On July 23, the United States House of Representatives passed a bill preventing individual states from requiring labels on foods that contain genetically modified ingredients (GMOs).  This bill bans states like Vermont, which recently passed GMO labeling laws, from labeling grocery items that contain GMOs. Supporters of the bill claim that there is no scientific consensus of the harm GMOs can cause, and therefore felt that the government should step in to regulate. But many studies claim that GMO foods have risks. While the government claims there is no concrete study that proves health harm from GMO ingredients, since they were introduced in 1996; there has been a rise in chronic illnesses, food allergies, reproductive issues and other disorders such as autism. GMOs also increase the use of toxic herbicide, which can harm ecosystems, reducing bio-diversity. According to the Grocery Manufacturers Association, who are supporters of the bill, 80% of packaged foods contain GMOs, and more than 90% or U.S. corn and soybean crops are grown with genetically modified seeds.

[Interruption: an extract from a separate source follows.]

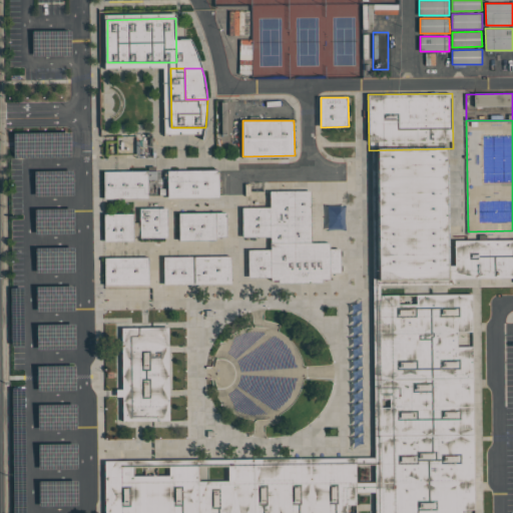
[(375,284),(413,283),(449,282),(449,267),(448,148),(374,150),(375,267),(375,284)]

The bill known as The Safe and Accurate Food Labeling Act of 2015 creates a standard for the voluntary labeling of foods with GMO ingredients. It also created a certification process for companies that want to label their food GMO free, similar to the method of organic food labeling. Thus making it more difficult for companies who choose not to include GMOs in their product.  The bill also allows the term “natural” to be included on labels of food containing GMOs. Democrats tried to amend the bill to stop the labeling of GMO foods as “natural”, but failed. The bill passed even though many surveys and polls, as in one done by the Mellman Group, states that at least 90% of the country does want to know what’s in the food they buy.

People have a right to know what is in the food they consume. Many groups have formed in opposition to the bill, which was nicknamed DARK, Denying Americans the Right-to-Know Act, because it will keep consumers in the dark. In an increasing world of transparency, the food industry is falling behind. Consumers should have readily available information about the food that they and their families eat. Opposition to the bill hopes that the senate will ultimately defeat the “DARK” act.